### Check your understanding
1: In the VPN forum post below, condense the paragraph beginning "I switched off the FW" into a short bulleted list that keeps its main facts.
2: Answer these questions from the VPN forum post below, one line each:
(a) Within how many seconds did TLS key negotiation fail to occur?
(b) Which cipher does the client config set?
(c) Which port number follows myWAN-IP in the client config's remote line?
3: Translate this sentence from the VPN forum post below into Spanish: "I do have a direct connection to the Internet on both sides."

### Source document
    Wed Feb 12 16:05:53 2014 UDPv4 link remote: [AF_INET]myWAN-IP:1194
    Wed Feb 12 16:06:53 2014 TLS Error: TLS key negotiation failed to occur within 60 seconds (check your network connectivity)
    Wed Feb 12 16:06:53 2014 TLS Error: TLS handshake failed
    Wed Feb 12 16:06:53 2014 SIGUSR1[soft,tls-error] received, process restarting

    I switched off the FW, the rules from the wizard look sane though. I do have a direct connection to the Internet on both sides.
    So there is no TLS handshake but why?

    The client config:

    dev tun
    persist-tun
    persist-key
    cipher BF-CBC
    auth SHA1
    tls-client
    client
    resolv-retry infinite
    remote myWAN-IP 1194 udp
    lport 0
    verify-x509-name "user" name
    auth-user-pass
    pkcs12 pfsense-udp-1194-user.p12
    tls-auth pfsense-udp-1194-user-tls.key 1
    comp-lzo

    Thank you for help!

### Given data

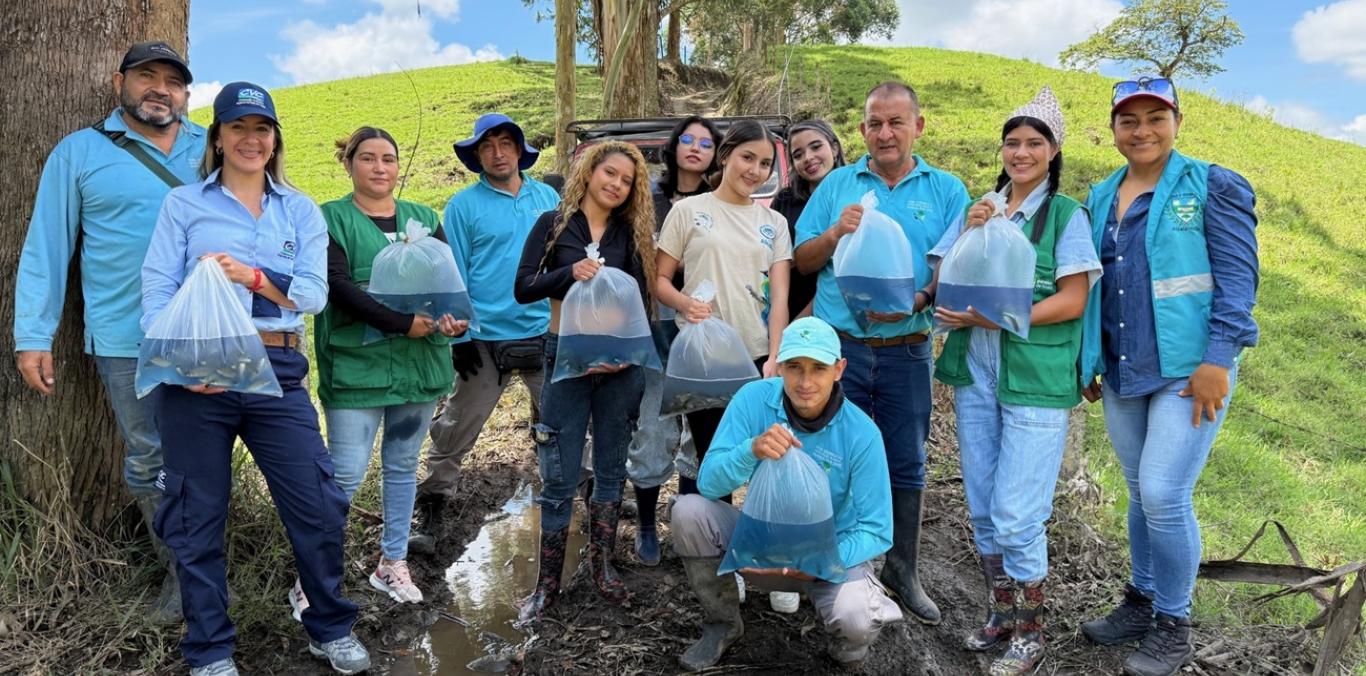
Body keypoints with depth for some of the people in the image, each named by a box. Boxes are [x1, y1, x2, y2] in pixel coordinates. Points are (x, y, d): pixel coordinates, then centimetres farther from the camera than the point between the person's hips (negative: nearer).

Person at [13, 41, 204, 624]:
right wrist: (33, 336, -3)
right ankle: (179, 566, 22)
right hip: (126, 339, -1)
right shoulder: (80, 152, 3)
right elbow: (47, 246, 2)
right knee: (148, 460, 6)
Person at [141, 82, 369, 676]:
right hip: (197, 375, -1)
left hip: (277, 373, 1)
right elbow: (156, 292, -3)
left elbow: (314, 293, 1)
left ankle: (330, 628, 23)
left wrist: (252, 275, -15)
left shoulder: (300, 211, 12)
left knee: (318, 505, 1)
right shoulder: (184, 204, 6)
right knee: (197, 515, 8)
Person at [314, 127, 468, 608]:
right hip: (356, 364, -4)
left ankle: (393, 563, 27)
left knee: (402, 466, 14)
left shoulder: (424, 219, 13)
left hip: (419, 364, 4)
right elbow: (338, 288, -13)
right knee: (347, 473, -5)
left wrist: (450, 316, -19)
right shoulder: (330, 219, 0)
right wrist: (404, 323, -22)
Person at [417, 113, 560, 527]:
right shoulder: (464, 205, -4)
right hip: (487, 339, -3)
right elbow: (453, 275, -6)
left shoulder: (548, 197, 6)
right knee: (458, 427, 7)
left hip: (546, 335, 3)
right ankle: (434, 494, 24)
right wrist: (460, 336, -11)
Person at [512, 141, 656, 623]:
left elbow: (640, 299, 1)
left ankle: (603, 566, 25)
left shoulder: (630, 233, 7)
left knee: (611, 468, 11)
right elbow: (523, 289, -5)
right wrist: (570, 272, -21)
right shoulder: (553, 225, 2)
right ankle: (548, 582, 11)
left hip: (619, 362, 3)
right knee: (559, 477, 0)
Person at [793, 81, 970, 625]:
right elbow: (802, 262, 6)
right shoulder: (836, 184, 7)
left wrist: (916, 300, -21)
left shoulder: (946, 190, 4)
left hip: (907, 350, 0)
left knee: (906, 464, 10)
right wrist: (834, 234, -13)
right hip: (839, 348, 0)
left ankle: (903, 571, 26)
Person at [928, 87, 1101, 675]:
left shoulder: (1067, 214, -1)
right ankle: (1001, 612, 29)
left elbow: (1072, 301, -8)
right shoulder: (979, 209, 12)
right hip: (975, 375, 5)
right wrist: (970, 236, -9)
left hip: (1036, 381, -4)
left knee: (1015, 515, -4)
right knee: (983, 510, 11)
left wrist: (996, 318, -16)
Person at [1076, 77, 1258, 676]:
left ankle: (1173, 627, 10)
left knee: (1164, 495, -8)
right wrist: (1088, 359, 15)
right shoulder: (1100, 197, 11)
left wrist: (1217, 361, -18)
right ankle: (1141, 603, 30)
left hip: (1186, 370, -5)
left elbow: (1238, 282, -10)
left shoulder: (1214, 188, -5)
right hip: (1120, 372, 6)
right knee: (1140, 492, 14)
==
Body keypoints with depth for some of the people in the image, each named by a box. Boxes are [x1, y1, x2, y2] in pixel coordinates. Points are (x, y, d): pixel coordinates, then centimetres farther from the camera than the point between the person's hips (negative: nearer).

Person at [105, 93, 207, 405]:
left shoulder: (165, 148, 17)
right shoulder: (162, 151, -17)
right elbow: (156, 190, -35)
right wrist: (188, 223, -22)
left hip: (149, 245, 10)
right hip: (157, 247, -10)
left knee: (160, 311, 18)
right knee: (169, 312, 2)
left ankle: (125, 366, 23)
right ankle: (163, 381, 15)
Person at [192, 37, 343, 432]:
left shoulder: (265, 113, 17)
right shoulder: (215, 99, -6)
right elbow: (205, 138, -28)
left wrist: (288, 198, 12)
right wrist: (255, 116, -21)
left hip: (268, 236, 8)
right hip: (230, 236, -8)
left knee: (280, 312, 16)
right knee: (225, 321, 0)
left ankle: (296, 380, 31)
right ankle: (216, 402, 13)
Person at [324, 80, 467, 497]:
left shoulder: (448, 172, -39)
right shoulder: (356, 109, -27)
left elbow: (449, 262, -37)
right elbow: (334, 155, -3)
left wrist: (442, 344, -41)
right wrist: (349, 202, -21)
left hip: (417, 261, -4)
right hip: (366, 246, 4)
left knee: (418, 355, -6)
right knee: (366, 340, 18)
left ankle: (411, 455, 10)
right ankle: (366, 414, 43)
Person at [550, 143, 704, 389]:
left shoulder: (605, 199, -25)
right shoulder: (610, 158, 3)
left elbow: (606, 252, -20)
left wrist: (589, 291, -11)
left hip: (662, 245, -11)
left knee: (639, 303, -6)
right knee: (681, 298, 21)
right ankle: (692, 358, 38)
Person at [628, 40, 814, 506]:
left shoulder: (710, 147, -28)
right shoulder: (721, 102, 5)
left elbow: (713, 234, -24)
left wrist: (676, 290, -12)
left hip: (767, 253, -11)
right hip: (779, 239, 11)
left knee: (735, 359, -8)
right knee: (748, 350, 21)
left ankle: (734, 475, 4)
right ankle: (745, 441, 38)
---
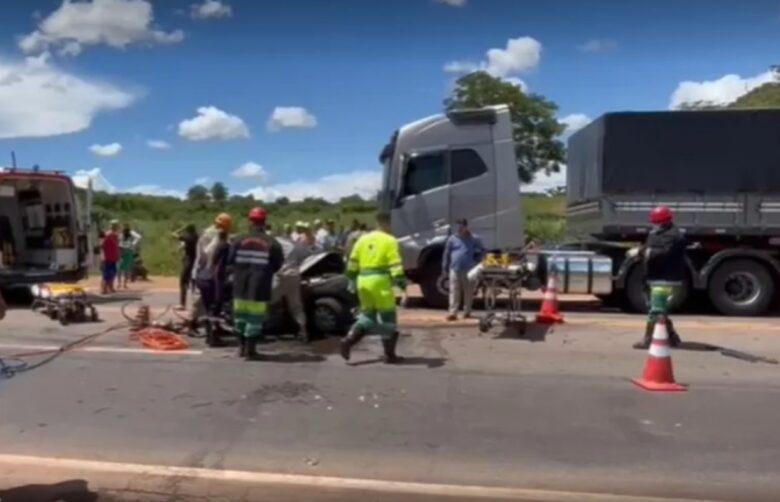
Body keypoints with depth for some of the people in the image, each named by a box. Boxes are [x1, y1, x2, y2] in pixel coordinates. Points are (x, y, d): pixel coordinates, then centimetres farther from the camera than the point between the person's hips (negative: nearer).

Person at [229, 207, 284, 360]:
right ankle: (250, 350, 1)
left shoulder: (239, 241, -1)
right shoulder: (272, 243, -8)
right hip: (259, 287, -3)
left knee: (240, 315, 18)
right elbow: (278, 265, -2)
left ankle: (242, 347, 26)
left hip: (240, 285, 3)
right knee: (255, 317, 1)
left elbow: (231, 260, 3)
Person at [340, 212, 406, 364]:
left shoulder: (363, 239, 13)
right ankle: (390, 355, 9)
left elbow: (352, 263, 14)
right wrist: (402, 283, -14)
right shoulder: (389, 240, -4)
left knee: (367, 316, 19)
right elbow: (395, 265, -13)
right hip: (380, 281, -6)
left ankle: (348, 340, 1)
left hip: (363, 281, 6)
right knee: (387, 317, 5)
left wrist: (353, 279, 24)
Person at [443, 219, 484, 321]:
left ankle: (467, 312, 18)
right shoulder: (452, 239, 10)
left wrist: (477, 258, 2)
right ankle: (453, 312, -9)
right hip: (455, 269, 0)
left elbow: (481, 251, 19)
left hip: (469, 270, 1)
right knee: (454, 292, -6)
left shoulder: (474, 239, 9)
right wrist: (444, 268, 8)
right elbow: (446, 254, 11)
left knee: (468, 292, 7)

### Answers to the tasks
1:
- The FW was switched off.
- The rules from the wizard look sane.
- Both sides have a direct connection to the Internet.

2:
(a) 60 seconds
(b) BF-CBC
(c) 1194

3: Sí tengo una conexión directa a Internet en ambos lados.